§ **Problem**
Exact transcription with no images: write out all of the entries below.

(Saved data entries)
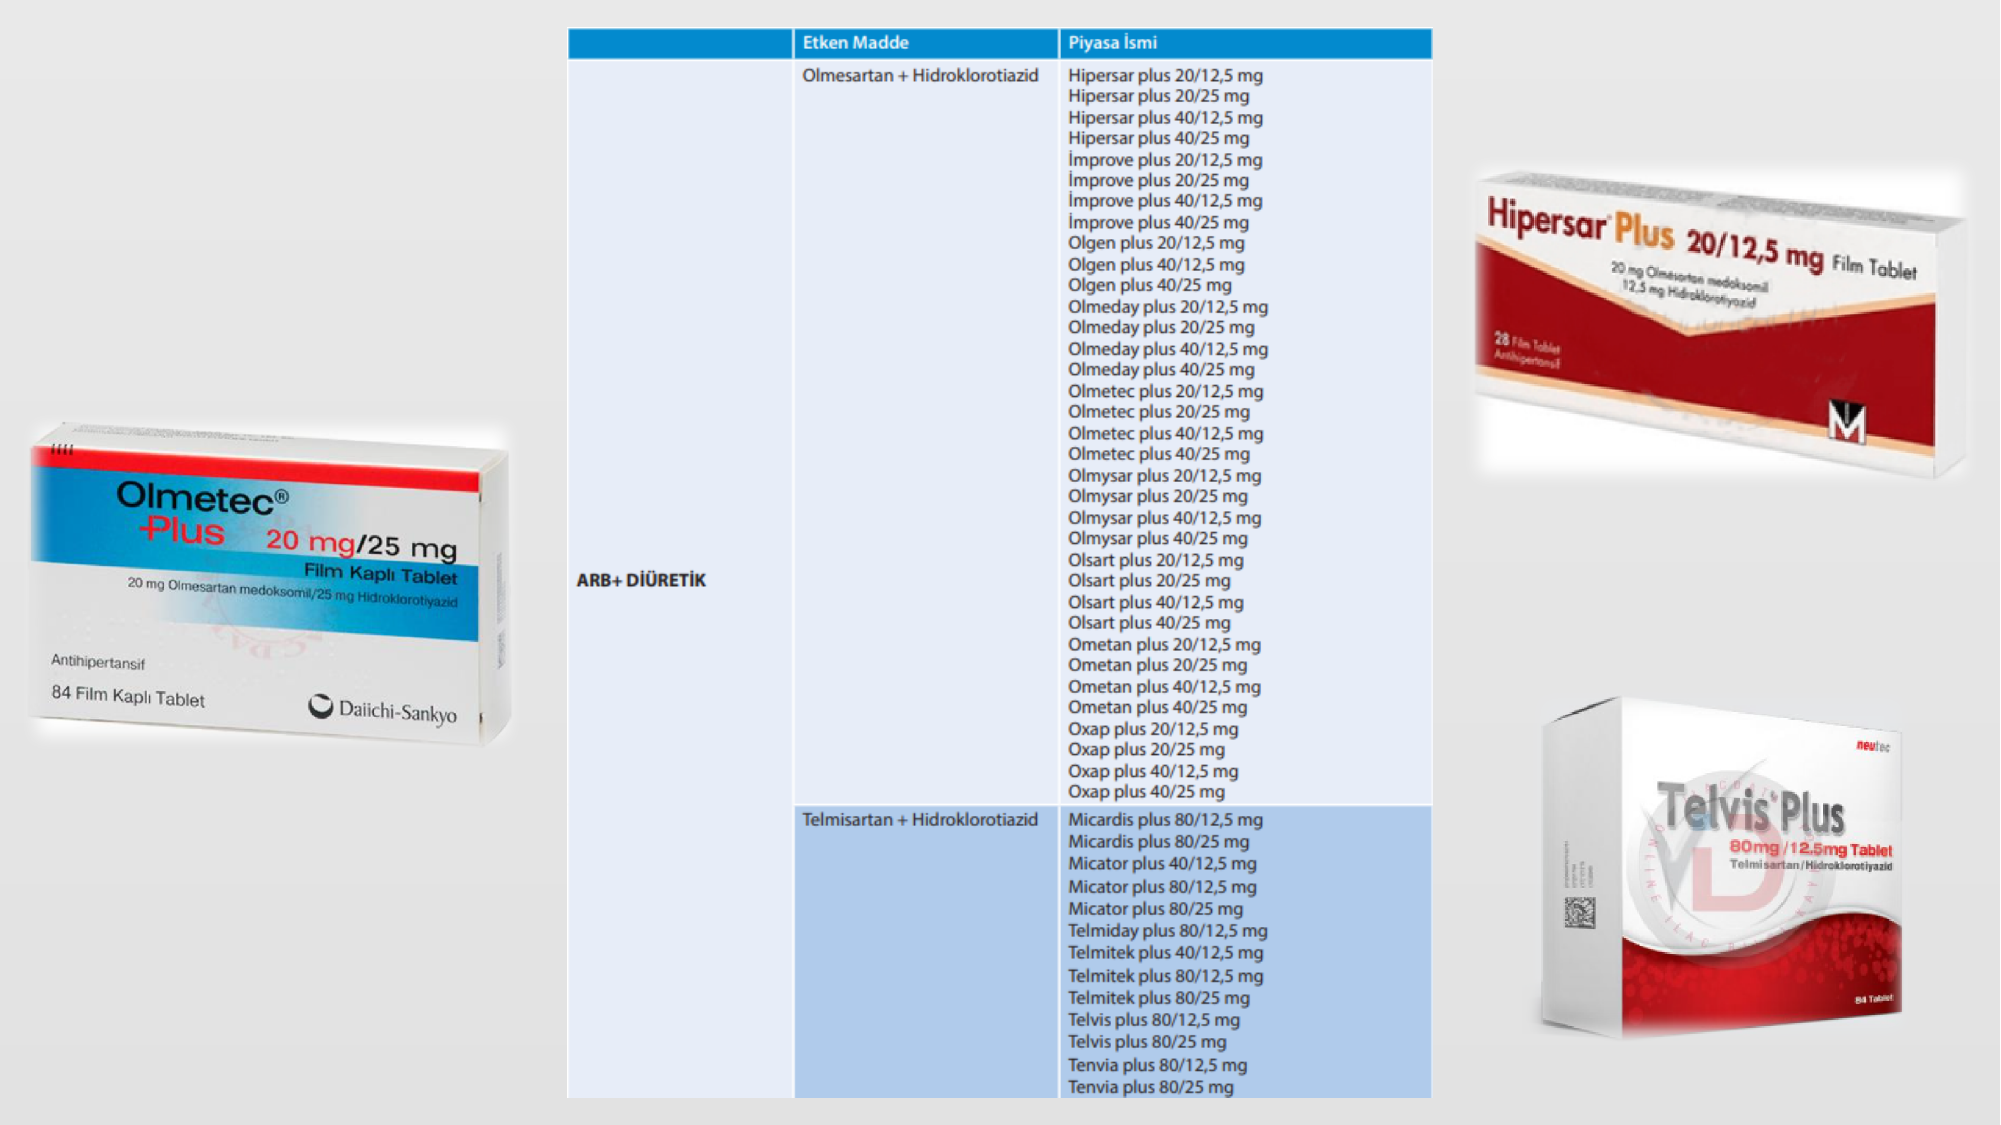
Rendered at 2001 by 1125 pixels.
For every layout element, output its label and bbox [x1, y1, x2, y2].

picture [1461, 152, 1981, 493]
picture [566, 26, 1434, 1099]
picture [18, 409, 524, 755]
picture [1522, 680, 1920, 1046]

§ **Response**
Rendered at 2001 by 1125 pixels.
For every layout element, output its label and bbox [x1, y1, x2, y2].

picture [1461, 152, 1981, 493]
picture [566, 26, 1434, 1099]
picture [18, 409, 524, 755]
picture [1522, 680, 1920, 1046]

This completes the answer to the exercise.